* What is expected: In the entries that follow, the lines from the line containing "preparation areas and family kitchens." up to and including the line containing "work together in the context of the futu" must be copied exactly, with pictures omitted.

-------- Data excerpts

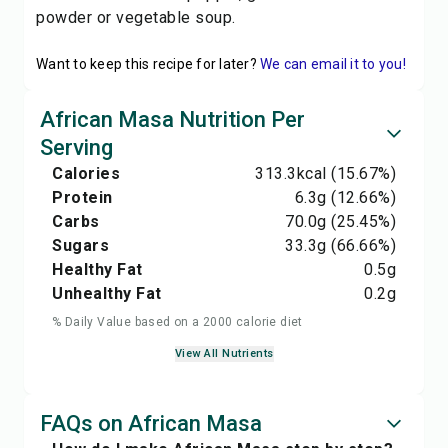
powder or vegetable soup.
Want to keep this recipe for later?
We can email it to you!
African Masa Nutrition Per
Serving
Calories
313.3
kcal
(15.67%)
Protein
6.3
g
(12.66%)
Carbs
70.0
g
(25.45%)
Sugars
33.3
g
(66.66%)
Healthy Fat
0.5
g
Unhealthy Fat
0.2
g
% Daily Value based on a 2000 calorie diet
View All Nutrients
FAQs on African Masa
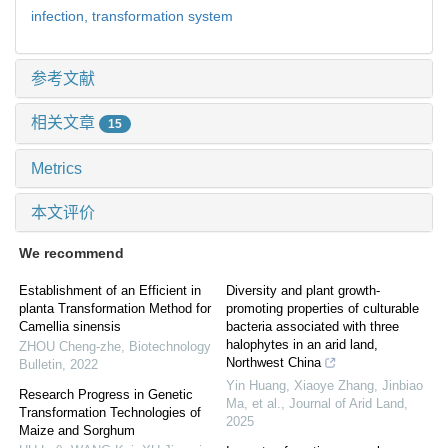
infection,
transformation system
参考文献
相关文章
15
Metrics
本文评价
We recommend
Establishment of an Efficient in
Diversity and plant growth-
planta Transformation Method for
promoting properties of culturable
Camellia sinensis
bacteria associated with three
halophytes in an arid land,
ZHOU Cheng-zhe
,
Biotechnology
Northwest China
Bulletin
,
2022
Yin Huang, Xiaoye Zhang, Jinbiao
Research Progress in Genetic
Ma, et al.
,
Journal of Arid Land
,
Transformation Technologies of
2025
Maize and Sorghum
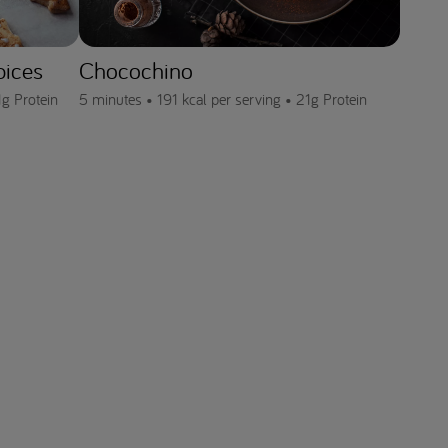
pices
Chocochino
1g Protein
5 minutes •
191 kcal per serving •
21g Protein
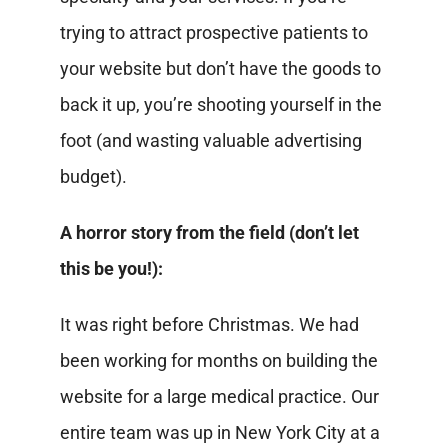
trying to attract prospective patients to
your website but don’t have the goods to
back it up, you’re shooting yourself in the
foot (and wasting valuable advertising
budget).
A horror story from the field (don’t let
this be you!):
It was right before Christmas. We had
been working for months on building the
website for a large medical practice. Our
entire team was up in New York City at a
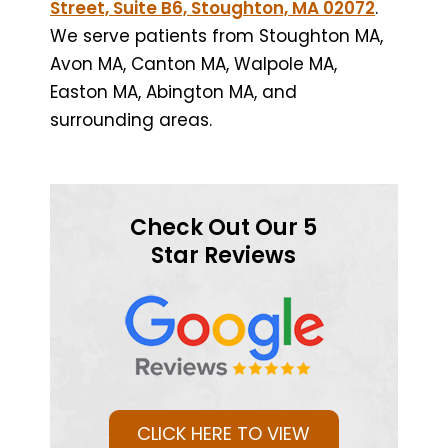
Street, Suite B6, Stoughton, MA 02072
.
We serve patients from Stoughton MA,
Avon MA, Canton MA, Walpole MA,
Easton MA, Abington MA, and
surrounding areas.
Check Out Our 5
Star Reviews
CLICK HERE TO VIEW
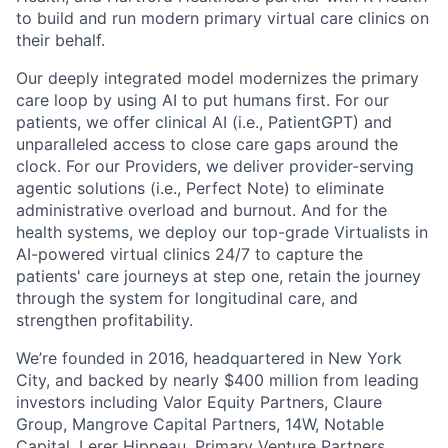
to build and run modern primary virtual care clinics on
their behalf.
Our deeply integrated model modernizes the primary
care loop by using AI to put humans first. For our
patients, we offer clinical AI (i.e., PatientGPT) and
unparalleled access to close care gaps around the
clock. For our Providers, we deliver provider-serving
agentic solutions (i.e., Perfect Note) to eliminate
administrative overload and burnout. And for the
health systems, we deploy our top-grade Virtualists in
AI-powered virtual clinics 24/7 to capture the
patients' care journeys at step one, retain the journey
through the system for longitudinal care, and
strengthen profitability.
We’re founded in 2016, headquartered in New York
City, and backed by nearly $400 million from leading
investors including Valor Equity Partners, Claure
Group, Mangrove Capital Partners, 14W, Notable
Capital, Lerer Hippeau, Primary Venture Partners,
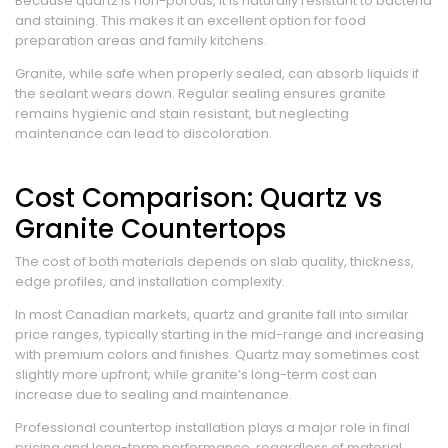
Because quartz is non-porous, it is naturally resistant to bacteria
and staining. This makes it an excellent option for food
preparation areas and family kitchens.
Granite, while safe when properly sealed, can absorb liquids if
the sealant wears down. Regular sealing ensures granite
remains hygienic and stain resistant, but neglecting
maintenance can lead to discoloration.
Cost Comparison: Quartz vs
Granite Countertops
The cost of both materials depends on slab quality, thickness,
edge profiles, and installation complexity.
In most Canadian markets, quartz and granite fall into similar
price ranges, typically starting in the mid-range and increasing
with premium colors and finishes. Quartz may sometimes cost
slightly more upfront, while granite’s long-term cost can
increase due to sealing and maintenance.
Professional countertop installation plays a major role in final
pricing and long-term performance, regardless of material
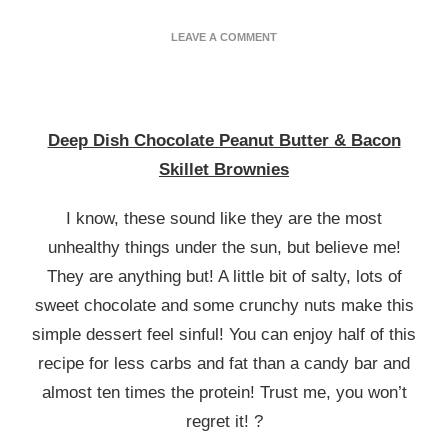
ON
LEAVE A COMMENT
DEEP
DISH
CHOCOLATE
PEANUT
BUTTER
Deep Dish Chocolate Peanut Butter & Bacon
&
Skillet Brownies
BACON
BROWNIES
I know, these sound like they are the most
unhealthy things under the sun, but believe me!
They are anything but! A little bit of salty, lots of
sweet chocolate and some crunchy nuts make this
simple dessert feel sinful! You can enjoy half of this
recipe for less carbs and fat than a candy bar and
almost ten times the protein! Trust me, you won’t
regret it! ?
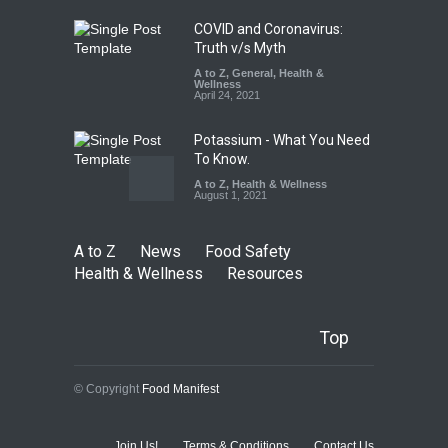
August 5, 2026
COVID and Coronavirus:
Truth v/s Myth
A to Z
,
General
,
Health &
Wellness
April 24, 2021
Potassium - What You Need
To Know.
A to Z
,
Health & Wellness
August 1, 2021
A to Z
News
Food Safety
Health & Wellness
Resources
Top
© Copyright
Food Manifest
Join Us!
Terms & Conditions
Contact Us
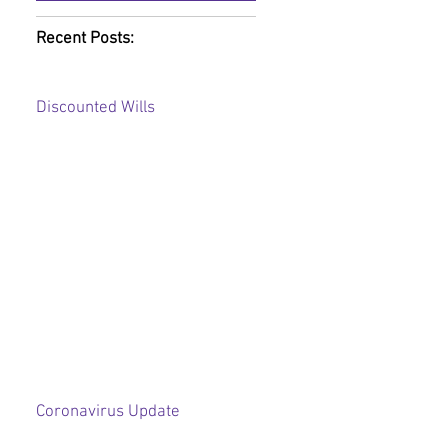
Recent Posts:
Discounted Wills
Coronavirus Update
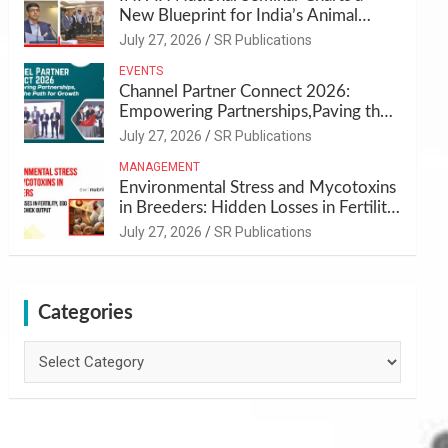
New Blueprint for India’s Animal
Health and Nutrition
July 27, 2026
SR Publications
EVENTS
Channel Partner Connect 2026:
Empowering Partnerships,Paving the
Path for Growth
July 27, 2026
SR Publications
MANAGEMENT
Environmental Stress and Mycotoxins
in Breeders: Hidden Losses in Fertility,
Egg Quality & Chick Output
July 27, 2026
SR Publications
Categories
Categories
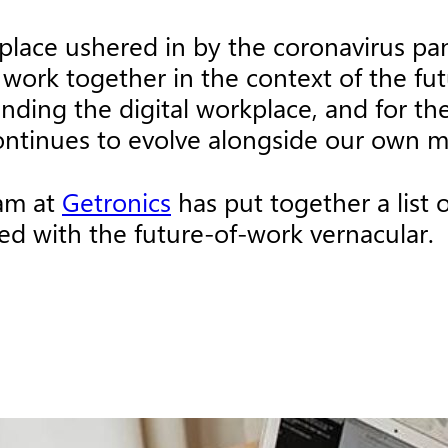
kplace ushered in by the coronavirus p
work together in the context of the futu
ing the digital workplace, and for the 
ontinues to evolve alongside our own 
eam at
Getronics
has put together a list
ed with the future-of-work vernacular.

----------------

* Task answer:
preparation areas and family kitchens.
Granite, while safe when properly sealed, can absorb liquids if
the sealant wears down. Regular sealing ensures granite
remains hygienic and stain resistant, but neglecting
maintenance can lead to discoloration.
Cost Comparison: Quartz vs
Granite Countertops
The cost of both materials depends on slab quality, thickness,
edge profiles, and installation complexity.
In most Canadian markets, quartz and granite fall into similar
price ranges, typically starting in the mid-range and increasing
with premium colors and finishes. Quartz may sometimes cost
slightly more upfront, while granite’s long-term cost can
increase due to sealing and maintenance.
Professional countertop installation plays a major role in final
pricing and long-term performance, regardless of material
ON
LEAVE A COMMENT
DEEP
DISH
CHOCOLATE
PEANUT
BUTTER
Deep Dish Chocolate Peanut Butter & Bacon
&
Skillet Brownies
BACON
BROWNIES
I know, these sound like they are the most
unhealthy things under the sun, but believe me!
They are anything but! A little bit of salty, lots of
sweet chocolate and some crunchy nuts make this
simple dessert feel sinful! You can enjoy half of this
recipe for less carbs and fat than a candy bar and
almost ten times the protein! Trust me, you won’t
regret it! ?
August 5, 2026
COVID and Coronavirus:
Truth v/s Myth
A to Z
,
General
,
Health &
Wellness
April 24, 2021
Potassium - What You Need
To Know.
A to Z
,
Health & Wellness
August 1, 2021
A to Z
News
Food Safety
Health & Wellness
Resources
Top
© Copyright
Food Manifest
Join Us!
Terms & Conditions
Contact Us
Recent Posts:
Discounted Wills
Coronavirus Update
New Blueprint for India’s Animal
Health and Nutrition
July 27, 2026
SR Publications
EVENTS
Channel Partner Connect 2026:
Empowering Partnerships,Paving the
Path for Growth
July 27, 2026
SR Publications
MANAGEMENT
Environmental Stress and Mycotoxins
in Breeders: Hidden Losses in Fertility,
Egg Quality & Chick Output
July 27, 2026
SR Publications
Categories
Categories
kplace ushered in by the coronavirus p
work together in the context of the futu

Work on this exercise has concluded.